Dog-bone rods are also sometimes used to interconnect one end of each piston with the inclined (but not rotating) swash plates of hydraulic machines with rotating cylinder blocks. However, more often this latter type of machine omits such dog-bones, using instead elongated pistons, each having a spherical head at one end (again, usually covered by a pivotally-mounted conventional shoe element) that effectively contacts the non-rotating flat surface of the swash plate. Such elongated pistons are designed so that a significant portion of the axial cylindrical body of each piston remains supported by the walls of its respective cylinder at all times during even the maximum stroke of the piston. This additional support for such elongated pistons is designed to assure minimal lateral displacement of each spherical piston head as it slides over the inclined-but-not-rotating swash plate when the pistons rotate with their cylinder block.

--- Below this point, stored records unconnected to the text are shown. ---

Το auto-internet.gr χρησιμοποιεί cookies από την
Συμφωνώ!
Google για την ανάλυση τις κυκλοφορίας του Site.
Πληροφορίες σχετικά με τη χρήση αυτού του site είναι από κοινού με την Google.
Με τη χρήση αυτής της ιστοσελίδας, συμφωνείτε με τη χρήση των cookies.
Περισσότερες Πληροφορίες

Generally, these elongated pistons are primarily lubricated by “blow-by”, i.e., that portion of the high pressure fluid that is forced between the walls of each cylinder and the outer circumference of each piston body as the reciprocating piston drives or is driven by high pressure fluid. Such blow-by provides good lubrication only if tolerances permit the flow of sufficient fluid between the walls of the cylinder and the long cylindrical body of the piston, and blow-by sufficient to assure good lubrication often negatively affects the volumetric efficiency of the pump or motor machine. For instance, a 10 cubic inch machine can use as much as 4 gallons of fluid per minute for blow-by. While smaller tolerances can often be used to reduce blow-by, the reduction of such tolerances is limited by the needs for adequate lubrication that increase with the size of the pressure and duty loads of the machine. Of course, such blow-by is accomplished by using fluid that would otherwise be used to drive or be driven by the pistons to accomplish work. Therefore, in the example just given above, the 4 gallons of fluid per minute used for blow-by lubrication, reduces the volumetric efficiency of the machine.
The invention disclosed below is directed to improving the volumetric efficiency of such elongated-piston machines while, at the same time, assuring appropriate lubrication of the pistons and simplification of the apparatus used to maintain contact between the pistons and the swash plate.